QUESTIONS ON THE MATERIAL:
**1.** In the forum thread about finding Bisquick in Australia, how much baking powder does the copycat recipe call for?
**2.** Please continue the forum thread about finding Bisquick in Australia from the point where it stops.

TEXT PROVIDED:
# Bisquick in Oz



## robynhood (Oct 14, 2006)

Hi everyone   can anyone tell me if there is an equivalent for BISQUICK in Australia; thank you


----------



## Half Baked (Oct 14, 2006)

Here is a copy cat recipe: 

Bisquick (1+ cup)


1 tablespoon baking powder
1 1/2 teaspoon sugar
1 1/8 cup flour
2 1/2 tablespoons canola oil



*Directions*:
Sift together powder and sugar into flour. Sift together twice into large mixing bowl. 

Slowly add oil, cutting in with pastry blender (or 2 knives), until mix is consistency of corn meal. 

Store in tightly covered container at room temperature or may be refrigerated. Spoon lightly into cup and level with spatula. Use for pancakes, waffles, biscuits, coffee cake.


----------



## robynhood (Oct 14, 2006)

WOW Thank you for such a quick reply; very much appreciated


----------



## Half Baked (Oct 14, 2006)

Welcome to DC....we're fast!


----------



## Katie H (Oct 14, 2006)

RECORDS PROVIDED:
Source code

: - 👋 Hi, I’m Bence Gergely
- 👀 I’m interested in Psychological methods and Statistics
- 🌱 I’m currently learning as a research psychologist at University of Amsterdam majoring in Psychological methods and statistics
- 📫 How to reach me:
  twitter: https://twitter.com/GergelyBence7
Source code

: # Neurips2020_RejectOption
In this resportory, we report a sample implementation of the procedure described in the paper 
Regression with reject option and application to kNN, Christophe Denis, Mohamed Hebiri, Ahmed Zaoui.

YOUR RESPONSES:
**1.** 1 tablespoon

**2.**
If you aren't able to find Bisquick there, you can make a pretty reasonable "fake" this way:

Sift together 8 1/2 cups all-purpose flour, 1 tablespoon baking powder, 1 tablespoon salt, 2 teaspoons cream of tartar, 1 teaspoon baking soda, and 1 1/2 cups instant dry milk (powdered milk).  Use a wire whisk to make sure all dry ingredients are blended well.  Once blended, cut in 2 1/4 cups vegetable shortening (not oil), such as Crisco (not butter flavor).  This can be done using the metal blade of a food processor if the bowl of the processor is large enough to hold the volume of the ingredients.  This makes about 13 cups of biscuit mix, but I've made half a recipe, which is a little more manageable in my food processor.

Keep in a container with a tight-fitting lid in a cool dry place.  Use within 10 to 12 weeks.


----------



## Half Baked (Oct 14, 2006)

Boy that sounds much better than my copy cat!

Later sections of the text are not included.